Jetzt heißt es: Zeit lassen und köcheln, köcheln, köcheln. Je länger, desto besser.
Kleine Anmerkung. Im Laufe meiner jahrzehntelangen Entwicklung als Familienkoch, und in besonderem Maße in der jetzigen alluminium-blonden Lebensphase mit einer beginnenden senilen Bettflucht, hat sich dieser (sonntägliche) Ablauf der Soßenproduktion ergeben: Nach der ersten Tasse Kaffee so gegen 8:00 Uhr stelle ich meine Soße auf den Herd.
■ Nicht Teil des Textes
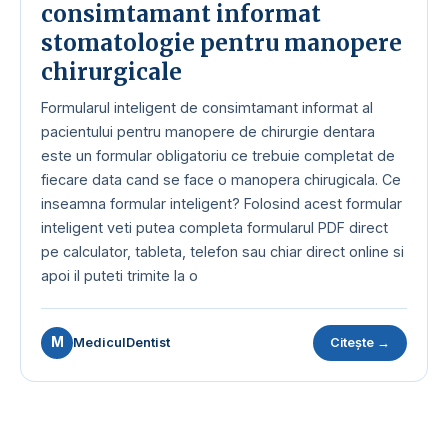
consimtamant informat
stomatologie pentru manopere
chirurgicale
Formularul inteligent de consimtamant informat al
pacientului pentru manopere de chirurgie dentara
este un formular obligatoriu ce trebuie completat de
fiecare data cand se face o manopera chirugicala. Ce
inseamna formular inteligent? Folosind acest formular
inteligent veti putea completa formularul PDF direct
pe calculator, tableta, telefon sau chiar direct online si
apoi il puteti trimite la o
M
MediculDentist
Citește →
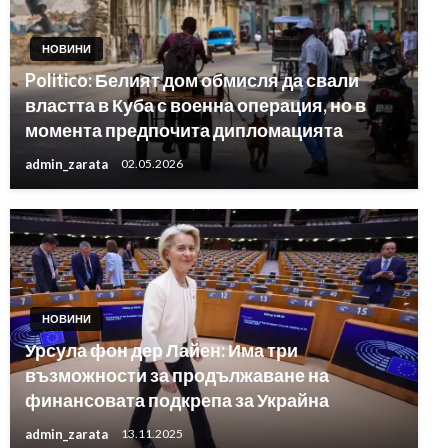
НОВИНИ
Politico: Белият дом обмисля да свали
властта в Куба с военна операция, но в
момента предпочита дипломацията
admin_zarata
02.05.2026
НОВИНИ
Урсула фон дер Лайен: Има три
възможности за продължаване на
финансовата подкрепа за Украйна
admin_zarata
13.11.2025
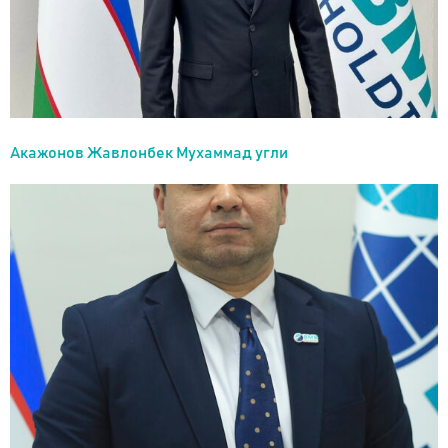
Акажонов Жавлонбек Мухаммад угли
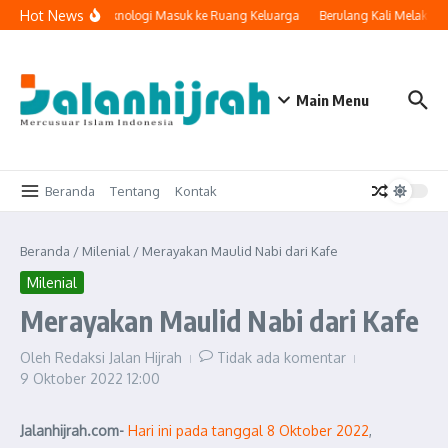
Lewati ke konten
Hot News
Ketika Teknologi Masuk ke Ruang Keluarga
Berulang Kali Melakuka
Main Menu
Beranda
Tentang
Kontak
Beranda
/
Milenial
/
Merayakan Maulid Nabi dari Kafe
Milenial
Merayakan Maulid Nabi dari Kafe
Oleh
Redaksi Jalan Hijrah
Tidak ada komentar
9 Oktober 2022
12:00
Jalanhijrah.com-
Hari ini pada tanggal 8 Oktober 2022
,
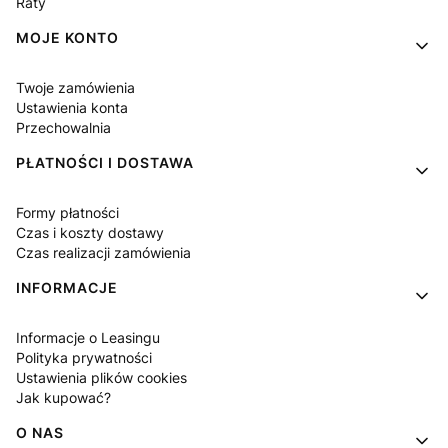
Raty
MOJE KONTO
Twoje zamówienia
Ustawienia konta
Przechowalnia
PŁATNOŚCI I DOSTAWA
Formy płatności
Czas i koszty dostawy
Czas realizacji zamówienia
INFORMACJE
Informacje o Leasingu
Polityka prywatności
Ustawienia plików cookies
Jak kupować?
O NAS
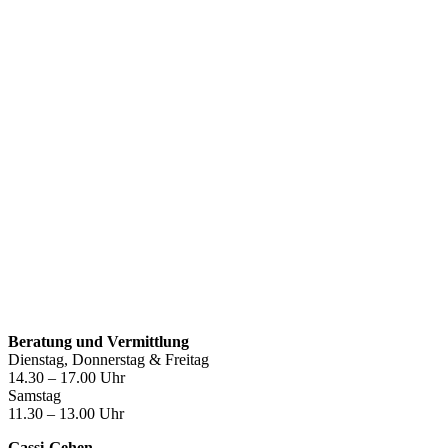
Öffnungszeiten
Beratung und Vermittlung
Dienstag, Donnerstag & Freitag
14.30 – 17.00 Uhr
Samstag
11.30 – 13.00 Uhr
Gassi-Gehen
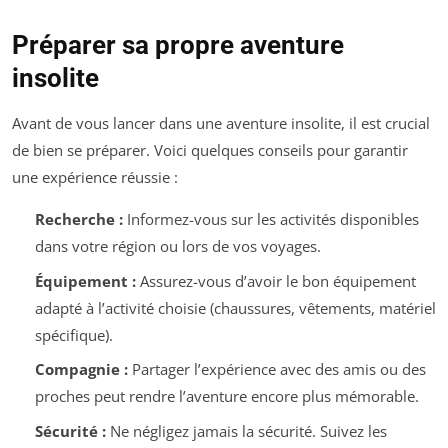
Préparer sa propre aventure
insolite
Avant de vous lancer dans une aventure insolite, il est crucial
de bien se préparer. Voici quelques conseils pour garantir
une expérience réussie :
Recherche :
Informez-vous sur les activités disponibles
dans votre région ou lors de vos voyages.
Équipement :
Assurez-vous d’avoir le bon équipement
adapté à l’activité choisie (chaussures, vêtements, matériel
spécifique).
Compagnie :
Partager l’expérience avec des amis ou des
proches peut rendre l’aventure encore plus mémorable.
Sécurité :
Ne négligez jamais la sécurité. Suivez les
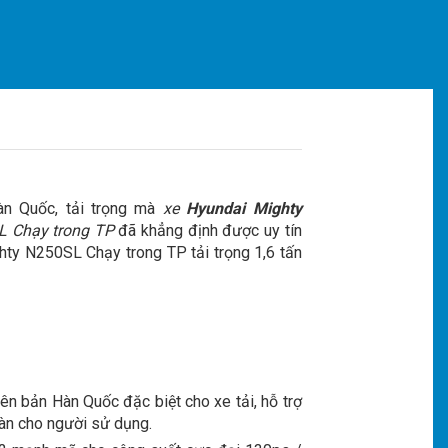
àn Quốc, tải trọng mà
xe
Hyundai Mighty
L Chạy trong TP
đã khẳng định được uy tín
ghty N250SL Chạy trong TP tải trọng 1,6 tấn
n bản Hàn Quốc đặc biệt cho xe tải, hỗ trợ
oàn cho người sử dụng.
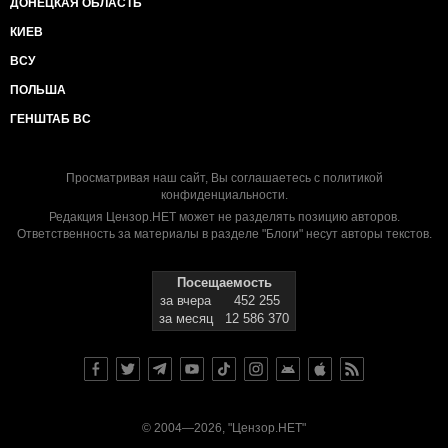
ДОНЕЦКАЯ ОБЛАСТЬ
КИЕВ
ВСУ
ПОЛЬША
ГЕНШТАБ ВС
Просматривая наш сайт, Вы соглашаетесь с
политикой
конфиденциальности
.
Редакция Цензор.НЕТ может не разделять позицию авторов.
Ответственность за материалы в разделе "Блоги" несут авторы текстов.
Посещаемость
за вчера
452 255
за месяц
12 586 370
© 2004—2026, "Цензор.НЕТ"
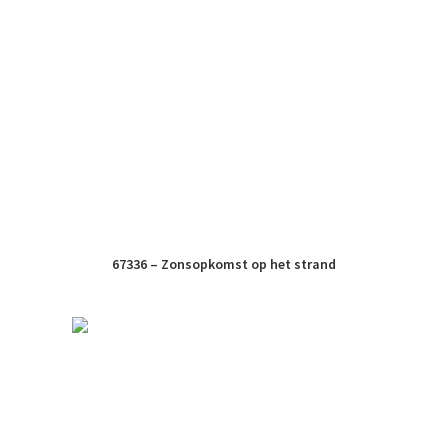
67336 – Zonsopkomst op het strand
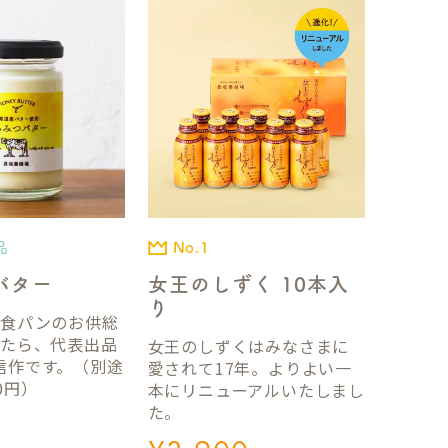
品
No.1
バター
女王のしずく 10本入
り
国食パンのお供総
ったら、代表出品
女王のしずくはみなさまに
信作です。（別途
愛されて17年。よりよい一
0円）
本にリニューアルいたしまし
た。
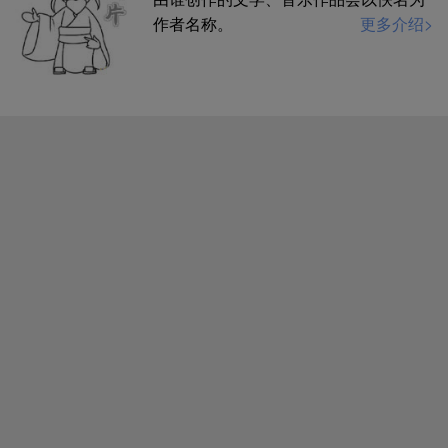
作者名称。
更多介绍>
Diese hat dann mindesten vier Stunden Zeit sich zu entwickeln. Den dazugehörenden Braten, Rouladen (dazu mehr im nächsten Blogeintrag) oder den von allen Familienmitgliedern geschätzten Hackbraten brate ich erst viel später in einer Pfanne an und geben ihn je nach Garzeit ein- oder eineinhalb Stunden später in die Soße. Zur Heiterkeit aller hat sich dabei eine Skurrilität bei mir eingeschlichen, denn nicht selten stehe ich als Familienkoch nicht mit Küchenschürze oder dem (einen professionellen Anstrich gebenden) Kochkittel am Herd, sondern im überaus bequemen Schlafanzug. (Fotos davon stehen natürlich unter strengem Verschluss.)
Eine schwäbische Bratensoße muss natürlich die richtige Konsistenz haben, damit sie eine sämige Verbindung mit den Spätzle oder (geschmelzten) breiten Nudeln eingehen kann. Im Supermarkt oder den einschlägigen Fachgeschäften gibt es eine Vielzahl von unterschiedlichen Soßenbindern, die ich auch über Jahre verwendet habe. Doch, nach meiner Einschätzung, verändern diese den Soßengeschmack, und um eine sämige Konsistenz zu erreichen, muss man relativ viel dieser Pulver verwenden. Für mich ist reine Speisestärke für das Andicken der Soße die erste Wahl. Ein gehäufter Esslöffel (reicht in der Regel für drei Liter Soße), den man in einer Tasse mit kaltem (!) Wasser verrührt, einfach in die fertige, abgeseihte Soße einrühren. Gibt keine Klümpchen und ist perfekt.
Wer meint, dass er seine Soße noch etwas aufpeppen muss, kann kurz vor dem Servieren noch ein Stück kalten Butter (kein Schreiberfehler, natürlich heißt es DER Butter) oder ein Schuckerle Sahne einrühren – oder beides.